> _Problem to solve_
Find the word "KiCad" in the records and copy every line where it occurs.

> _Hardware design source files_
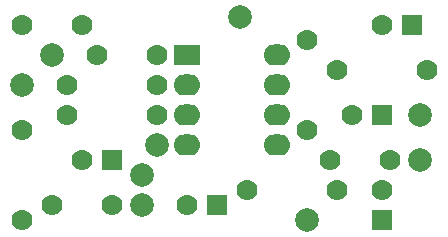
<source format=gbs>
G04 #@! TF.FileFunction,Soldermask,Bot*
%FSLAX46Y46*%
G04 Gerber Fmt 4.6, Leading zero omitted, Abs format (unit mm)*
G04 Created by KiCad (PCBNEW (2014-10-31 BZR 5247)-product) date sam. 01 nov. 2014 21:35:31 CET*
%MOMM*%
G01*
G04 APERTURE LIST*
%ADD10C,0.100000*%
%ADD11C,1.778000*%
%ADD12R,1.778000X1.778000*%
%ADD13R,2.286000X1.778000*%
%ADD14O,2.286000X1.778000*%
%ADD15C,1.998980*%
G04 APERTURE END LIST*
D10*
D11*
X134620000Y-57150000D03*
D12*
X137160000Y-57150000D03*
D11*
X137160000Y-60960000D03*
X132080000Y-60960000D03*
X135890000Y-48260000D03*
X140970000Y-48260000D03*
X155575000Y-57150000D03*
X160655000Y-57150000D03*
X134620000Y-45720000D03*
X129540000Y-45720000D03*
X157480000Y-53340000D03*
D12*
X160020000Y-53340000D03*
D11*
X160020000Y-59690000D03*
D12*
X160020000Y-62230000D03*
D11*
X160020000Y-45720000D03*
D12*
X162560000Y-45720000D03*
D11*
X143510000Y-60960000D03*
D12*
X146050000Y-60960000D03*
D11*
X140970000Y-53340000D03*
X133350000Y-53340000D03*
X133350000Y-50800000D03*
X140970000Y-50800000D03*
X156210000Y-49530000D03*
X163830000Y-49530000D03*
X129540000Y-54610000D03*
X129540000Y-62230000D03*
X153670000Y-46990000D03*
X153670000Y-54610000D03*
X156210000Y-59690000D03*
X148590000Y-59690000D03*
D13*
X143510000Y-48260000D03*
D14*
X143510000Y-50800000D03*
X143510000Y-53340000D03*
X143510000Y-55880000D03*
X151130000Y-55880000D03*
X151130000Y-53340000D03*
X151130000Y-50800000D03*
X151130000Y-48260000D03*
D15*
X139700000Y-58420000D03*
X139700000Y-60960000D03*
X140970000Y-55880000D03*
X163195000Y-57150000D03*
X129540000Y-50800000D03*
X132080000Y-48260000D03*
X163195000Y-53340000D03*
X147955000Y-45085000D03*
X153670000Y-62230000D03*
M02*

</source>
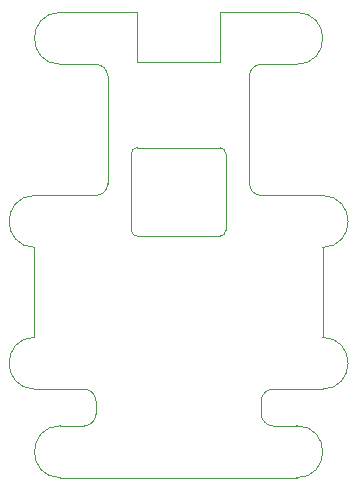
<source format=gbr>
G04*
G04 #@! TF.GenerationSoftware,Altium Limited,Altium Designer,24.1.2 (44)*
G04*
G04 Layer_Color=16711935*
%FSLAX25Y25*%
%MOIN*%
G70*
G04*
G04 #@! TF.SameCoordinates,EC497B79-CED4-4E58-A43C-F9202C23BEB1*
G04*
G04*
G04 #@! TF.FilePolarity,Positive*
G04*
G01*
G75*
%ADD13C,0.00394*%
D13*
X66929Y111221D02*
G03*
X64961Y113189I-1969J0D01*
G01*
Y83661D02*
G03*
X66929Y85630I0J1969D01*
G01*
X37402Y113189D02*
G03*
X35433Y111221I0J-1969D01*
G01*
Y85630D02*
G03*
X37402Y83661I1969J0D01*
G01*
X90551Y140945D02*
G03*
X90551Y158268I0J8661D01*
G01*
Y3150D02*
G03*
X90551Y20472I0J8661D01*
G01*
X11811Y20472D02*
G03*
X11811Y3150I0J-8661D01*
G01*
Y158268D02*
G03*
X11811Y140945I0J-8661D01*
G01*
X99212Y32679D02*
G03*
X99212Y49998I-197J8659D01*
G01*
X99212Y79921D02*
G03*
X99212Y97240I-197J8659D01*
G01*
X3150Y97244D02*
G03*
X3150Y79926I197J-8659D01*
G01*
X3150Y50002D02*
G03*
X3150Y32684I197J-8659D01*
G01*
X74803Y101177D02*
G03*
X78740Y97240I3937J0D01*
G01*
Y140945D02*
G03*
X74803Y137008I0J-3937D01*
G01*
X27559Y137008D02*
G03*
X23622Y140945I-3937J0D01*
G01*
X23622Y97240D02*
G03*
X27559Y101177I0J3937D01*
G01*
X78740Y24409D02*
G03*
X82677Y20472I3937J0D01*
G01*
Y32679D02*
G03*
X78740Y28742I0J-3937D01*
G01*
X19685Y20470D02*
G03*
X23622Y24407I0J3937D01*
G01*
Y28740D02*
G03*
X19685Y32677I-3937J0D01*
G01*
X37402Y83661D02*
X64961D01*
X37402Y113189D02*
X64961D01*
X66929Y85630D02*
Y111221D01*
X35433Y85630D02*
Y111221D01*
X11811Y158268D02*
X37402D01*
X11811Y3150D02*
X90551D01*
X99212Y50000D02*
Y79921D01*
X3150Y50000D02*
Y79921D01*
X74803Y101177D02*
Y137008D01*
X78740Y140945D02*
X90551D01*
X78740Y97240D02*
X99212D01*
X11811Y140945D02*
X23622D01*
X27559Y101177D02*
Y137008D01*
X3150Y97240D02*
X23622D01*
X82677Y20472D02*
X90551D01*
X82677Y32679D02*
X99212D01*
X78740Y24409D02*
Y28742D01*
X3150Y32677D02*
X19685D01*
X23622Y24407D02*
Y28740D01*
X11811Y20470D02*
X19685D01*
X37402Y141732D02*
Y158268D01*
Y141732D02*
X64961D01*
Y158268D02*
X90551D01*
X64961Y141732D02*
Y158268D01*
M02*

</source>
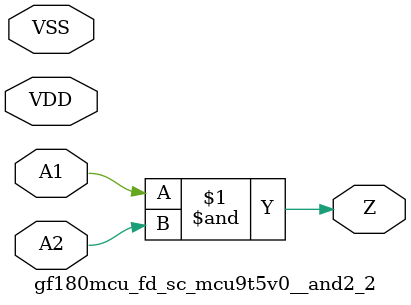
<source format=v>

module gf180mcu_fd_sc_mcu9t5v0__and2_2( A1, A2, Z, VDD, VSS );
input A1, A2;
inout VDD, VSS;
output Z;

	and MGM_BG_0( Z, A1, A2 );

endmodule

</source>
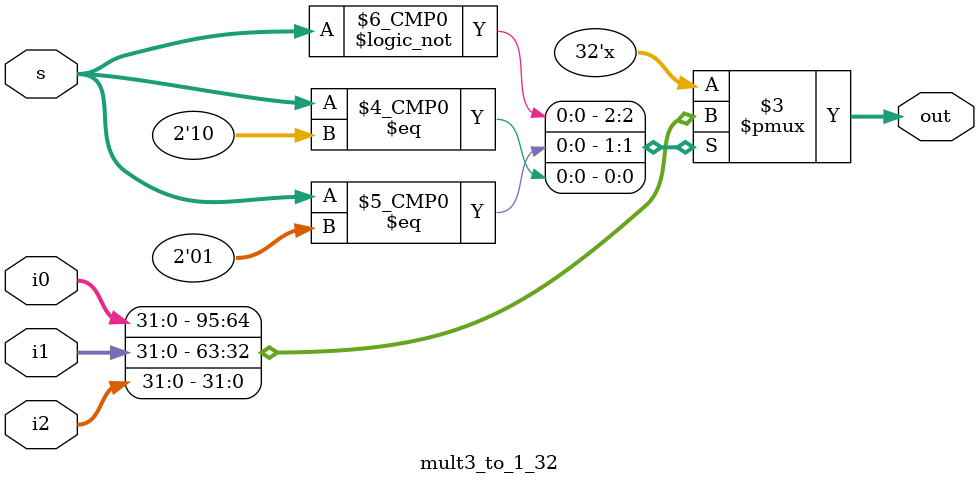
<source format=v>
module mult3_to_1_32(out,i0,i1,i2,s);
output [31:0] out;
input [31:0]i0,i1,i2;
input [1:0]s;
reg [31:0] out;
always @(s or i2 or i1 or i0)
begin
  case(s)
    2'b00: out=i0;
    2'b01: out=i1;
    2'b10: out=i2;
  endcase
end 
endmodule
</source>
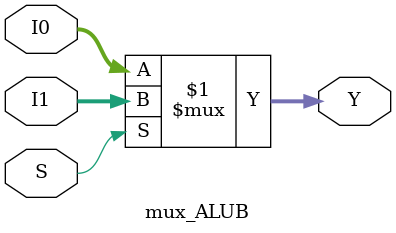
<source format=sv>
module mux_ALUB (
	input [31:0]I0, 
	input [31:0]I1,
   input S,
   output [31:0]Y
);

	assign Y = S ? I1 : I0;

endmodule
</source>
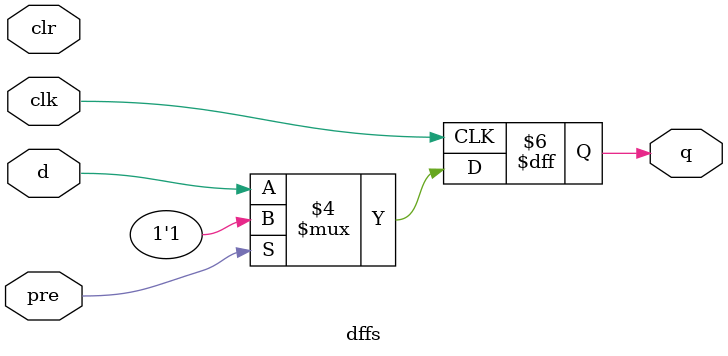
<source format=sv>
module dffs( input d, clk, pre, clr, output reg q );
`ifndef NO_INIT
    initial begin
      q = 0;
    end
`endif
    always @( posedge clk )
      if ( pre )
        q <= 1'b1;
      else
        q <= d;
endmodule

</source>
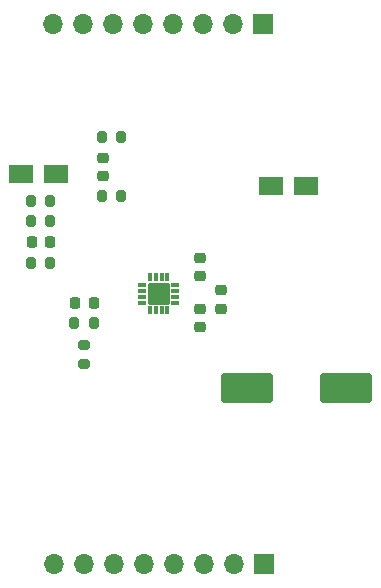
<source format=gbr>
%TF.GenerationSoftware,KiCad,Pcbnew,(6.0.5)*%
%TF.CreationDate,2022-10-05T18:31:43+01:00*%
%TF.ProjectId,DRV8876 Breakout,44525638-3837-4362-9042-7265616b6f75,V22.10.0.1*%
%TF.SameCoordinates,PX8c7ecc0PY4d83c00*%
%TF.FileFunction,Soldermask,Top*%
%TF.FilePolarity,Negative*%
%FSLAX46Y46*%
G04 Gerber Fmt 4.6, Leading zero omitted, Abs format (unit mm)*
G04 Created by KiCad (PCBNEW (6.0.5)) date 2022-10-05 18:31:43*
%MOMM*%
%LPD*%
G01*
G04 APERTURE LIST*
G04 Aperture macros list*
%AMRoundRect*
0 Rectangle with rounded corners*
0 $1 Rounding radius*
0 $2 $3 $4 $5 $6 $7 $8 $9 X,Y pos of 4 corners*
0 Add a 4 corners polygon primitive as box body*
4,1,4,$2,$3,$4,$5,$6,$7,$8,$9,$2,$3,0*
0 Add four circle primitives for the rounded corners*
1,1,$1+$1,$2,$3*
1,1,$1+$1,$4,$5*
1,1,$1+$1,$6,$7*
1,1,$1+$1,$8,$9*
0 Add four rect primitives between the rounded corners*
20,1,$1+$1,$2,$3,$4,$5,0*
20,1,$1+$1,$4,$5,$6,$7,0*
20,1,$1+$1,$6,$7,$8,$9,0*
20,1,$1+$1,$8,$9,$2,$3,0*%
%AMFreePoly0*
4,1,6,1.000000,0.000000,0.500000,-0.750000,-0.500000,-0.750000,-0.500000,0.750000,0.500000,0.750000,1.000000,0.000000,1.000000,0.000000,$1*%
G04 Aperture macros list end*
%ADD10RoundRect,0.225000X0.225000X0.250000X-0.225000X0.250000X-0.225000X-0.250000X0.225000X-0.250000X0*%
%ADD11RoundRect,0.200000X0.200000X0.275000X-0.200000X0.275000X-0.200000X-0.275000X0.200000X-0.275000X0*%
%ADD12RoundRect,0.118000X-0.252000X-0.072000X0.252000X-0.072000X0.252000X0.072000X-0.252000X0.072000X0*%
%ADD13RoundRect,0.118000X0.072000X-0.252000X0.072000X0.252000X-0.072000X0.252000X-0.072000X-0.252000X0*%
%ADD14RoundRect,0.120000X-0.790000X-0.790000X0.790000X-0.790000X0.790000X0.790000X-0.790000X0.790000X0*%
%ADD15C,0.500000*%
%ADD16RoundRect,0.225000X-0.250000X0.225000X-0.250000X-0.225000X0.250000X-0.225000X0.250000X0.225000X0*%
%ADD17RoundRect,0.200000X-0.275000X0.200000X-0.275000X-0.200000X0.275000X-0.200000X0.275000X0.200000X0*%
%ADD18RoundRect,0.200000X-0.200000X-0.275000X0.200000X-0.275000X0.200000X0.275000X-0.200000X0.275000X0*%
%ADD19RoundRect,0.225000X0.250000X-0.225000X0.250000X0.225000X-0.250000X0.225000X-0.250000X-0.225000X0*%
%ADD20RoundRect,0.218750X0.256250X-0.218750X0.256250X0.218750X-0.256250X0.218750X-0.256250X-0.218750X0*%
%ADD21R,1.500000X1.500000*%
%ADD22FreePoly0,0.000000*%
%ADD23FreePoly0,180.000000*%
%ADD24RoundRect,0.250000X-1.950000X-1.000000X1.950000X-1.000000X1.950000X1.000000X-1.950000X1.000000X0*%
%ADD25R,1.700000X1.700000*%
%ADD26O,1.700000X1.700000*%
G04 APERTURE END LIST*
D10*
%TO.C,C1*%
X-9160000Y4400000D03*
X-10710000Y4400000D03*
%TD*%
D11*
%TO.C,R4*%
X-9160000Y6150000D03*
X-10810000Y6150000D03*
%TD*%
D12*
%TO.C,U1*%
X-1400000Y750000D03*
X-1400000Y250000D03*
X-1400000Y-250000D03*
X-1400000Y-750000D03*
D13*
X-750000Y-1400000D03*
X-250000Y-1400000D03*
X250000Y-1400000D03*
X750000Y-1400000D03*
D12*
X1400000Y-750000D03*
X1400000Y-250000D03*
X1400000Y250000D03*
X1400000Y750000D03*
D14*
X0Y0D03*
D15*
X0Y0D03*
D13*
X750000Y1400000D03*
D15*
X500000Y500000D03*
X-500000Y-500000D03*
X500000Y-500000D03*
X-500000Y500000D03*
D13*
X250000Y1400000D03*
X-250000Y1400000D03*
X-750000Y1400000D03*
%TD*%
D16*
%TO.C,C5*%
X3500000Y-1250000D03*
X3500000Y-2800000D03*
%TD*%
D17*
%TO.C,R6*%
X-6350000Y-4318000D03*
X-6350000Y-5968000D03*
%TD*%
D11*
%TO.C,R7*%
X-5500000Y-2500000D03*
X-7150000Y-2500000D03*
%TD*%
D18*
%TO.C,R2*%
X-4825000Y8255000D03*
X-3175000Y8255000D03*
%TD*%
D19*
%TO.C,C4*%
X3500000Y1500000D03*
X3500000Y3050000D03*
%TD*%
D20*
%TO.C,D1*%
X-4675000Y9967500D03*
X-4675000Y11542500D03*
%TD*%
D11*
%TO.C,R3*%
X-9160000Y7900000D03*
X-10810000Y7900000D03*
%TD*%
D10*
%TO.C,C2*%
X-5500000Y-750000D03*
X-7050000Y-750000D03*
%TD*%
D21*
%TO.C,JP1*%
X-11360000Y10150000D03*
X-8960000Y10150000D03*
D22*
X-12160000Y10150000D03*
D23*
X-8160000Y10150000D03*
%TD*%
D24*
%TO.C,C6*%
X7500000Y-8000000D03*
X15900000Y-8000000D03*
%TD*%
D21*
%TO.C,JP2*%
X9800000Y9170000D03*
X12200000Y9170000D03*
D23*
X13000000Y9170000D03*
D22*
X9000000Y9170000D03*
%TD*%
D19*
%TO.C,C3*%
X5250000Y-1250000D03*
X5250000Y300000D03*
%TD*%
D11*
%TO.C,R5*%
X-9160000Y2650000D03*
X-10810000Y2650000D03*
%TD*%
D18*
%TO.C,R1*%
X-4825000Y13255000D03*
X-3175000Y13255000D03*
%TD*%
D25*
%TO.C,J1*%
X8875000Y22860000D03*
D26*
X6335000Y22860000D03*
X3795000Y22860000D03*
X1255000Y22860000D03*
X-1285000Y22860000D03*
X-3825000Y22860000D03*
X-6365000Y22860000D03*
X-8905000Y22860000D03*
%TD*%
D25*
%TO.C,J2*%
X8890000Y-22860000D03*
D26*
X6350000Y-22860000D03*
X3810000Y-22860000D03*
X1270000Y-22860000D03*
X-1270000Y-22860000D03*
X-3810000Y-22860000D03*
X-6350000Y-22860000D03*
X-8890000Y-22860000D03*
%TD*%
M02*

</source>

> _Answer to the exercise_
G04 Created by KiCad (PCBNEW (2014-10-31 BZR 5247)-product) date sam. 01 nov. 2014 21:35:31 CET*
%TF.GenerationSoftware,KiCad,Pcbnew,(6.0.5)*%
G04 Created by KiCad (PCBNEW (6.0.5)) date 2022-10-05 18:31:43*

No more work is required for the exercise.